ちなみにじつは私、フォトクリエイト時代に東京マラソンの現場に初回からいたんですよ。
早野 ■
そうだったんですね。初回は雨が降って、ものすごく寒い日でした(笑)。
重松 ■
そうですよね。今でもよく覚えています。みなさん雨除けの被り物をしているから、ナンバーカード(ゼッケン)が見えにくかったりして(ゼッケン番号を入力することでランナーは自分の写真を検索し、購入することができる)……大変だった記憶があります(笑)。
早野 ■
東京マラソンを間近で見られて、いかがでしたか?
重松 ■
ランニングの多様な楽しみ方が提示された、初めてのマラソン大会だったなと認識しています。マラソンや、ランニングに対するイメージがガラッと変わったというか……。私自身はそれまでにも仕事でいろいろなマラソン大会を見ていて、ポテンシャルがあるなとは思っていたんです。でも、やはりストイックなランナーが多い印象だったので、2007年の第1回東京マラソンには本当に劇的な変化を感じました。日本で、“Fusion running”の新しいランニング文化が生まれた日だったと、現場で見ていて感じましたね。

重松大輔 × 早野忠昭

走ることに、新しい付加価値を

早野 ■
重松さんがRunLinkのキーワードでもある“Fusion running”を知ってくださっていて、うれしいです。“Fusion running“自体は、20年以上前につくった言葉なんです。そのころは、スポーツをする人は、その世界の中で、とにかくストイックに取り組むことが当たり前の時代でした。当時から市民ランナーの存在もありましたが、まだ広く浸透はしておらず、ランナーのコミュニティがあっても「健康のために走る会」のようなスタイルが主流だった。僕はたまたまアメリカに住んだ経験があったので、走り終えた後のビールがおいしいとか、音楽を聴きながら走ることでつらさが軽減するとか、記録を狙う以外の楽しみ方を見てきて。そうやって、自分なりの楽しみ方を見つけて走ることを、“Self-edited running“(自己編集のランニング)と呼んでいたんです。
重松 ■
私も、シアトルのロックンロールマラソンに出たことがあって。

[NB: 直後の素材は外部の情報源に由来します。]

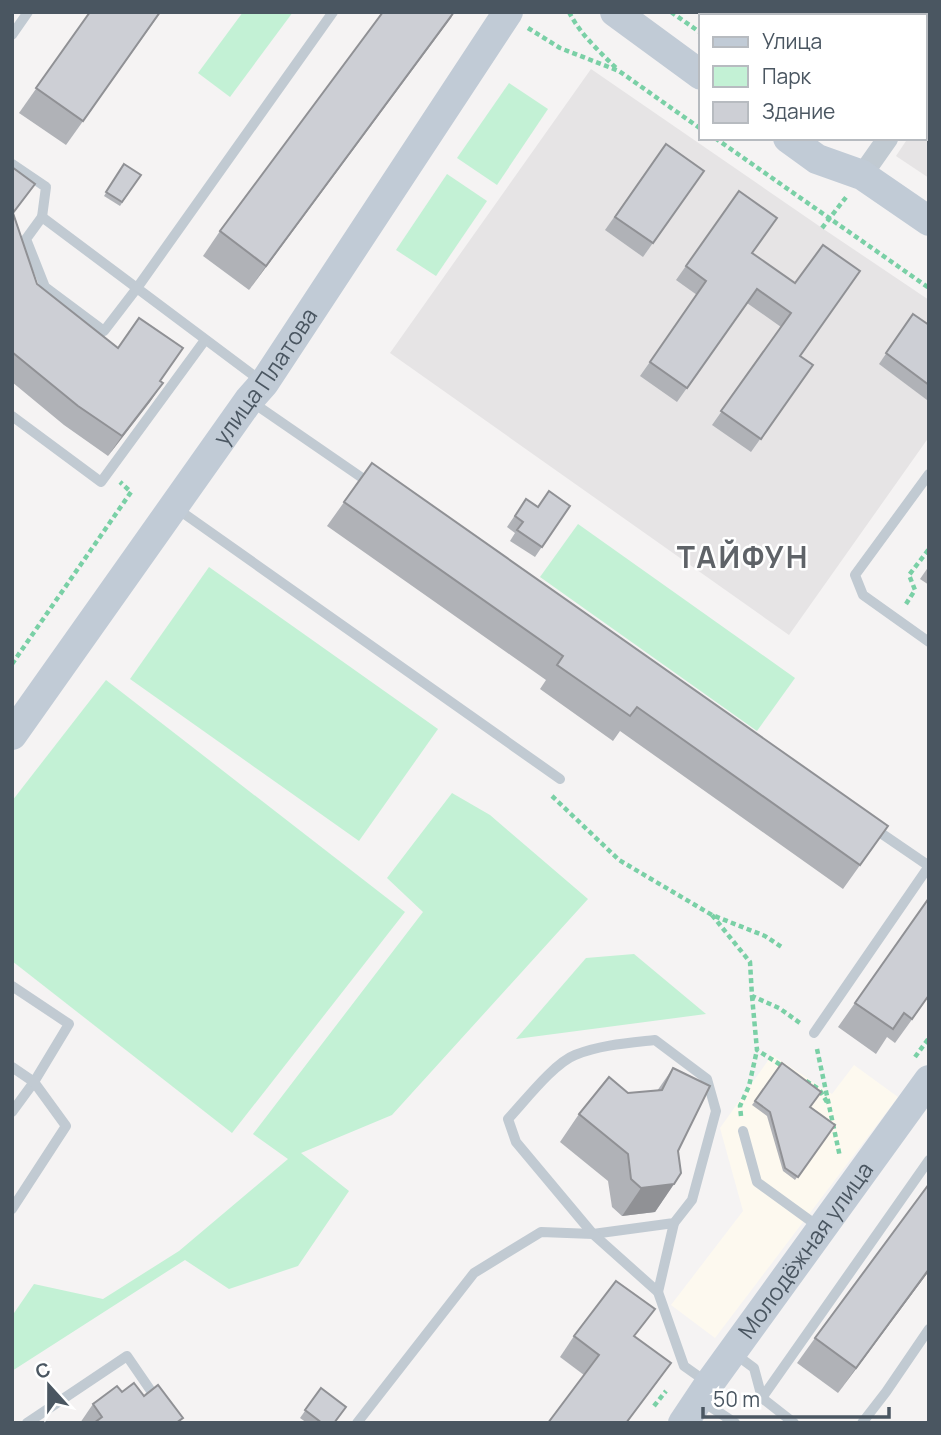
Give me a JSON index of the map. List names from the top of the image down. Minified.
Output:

あれはまさに音楽とランニングが融合した体験で、衝撃でした。
早野 ■
走り終えたあとはもちろん気持ちが良いし、僕たちはランニングの良さを知っているけれど、やっぱり走っている最中はきついこともあるじゃないですか。そういった面を和らげながら、新しい付加価値を持たせてくれるのが、音楽だったり、ビールだったりする。それを踏まえて、東京マラソンの場合は「ステージはこちらで提供するから、それぞれのドラマは自分でつくってください」、と。
重松 ■
「場所は提供するけれど、使い方は自由」という考えは、スペースマーケットも共通しています。
早野 ■
そうですね。そんな考え方も、“Fusion running“という言葉も、RunLinkを立ち上げてやっと日の目を見てきたように感じています。重松さんにも最初にこの言葉の話題を出してもらえて、うれしい限りです。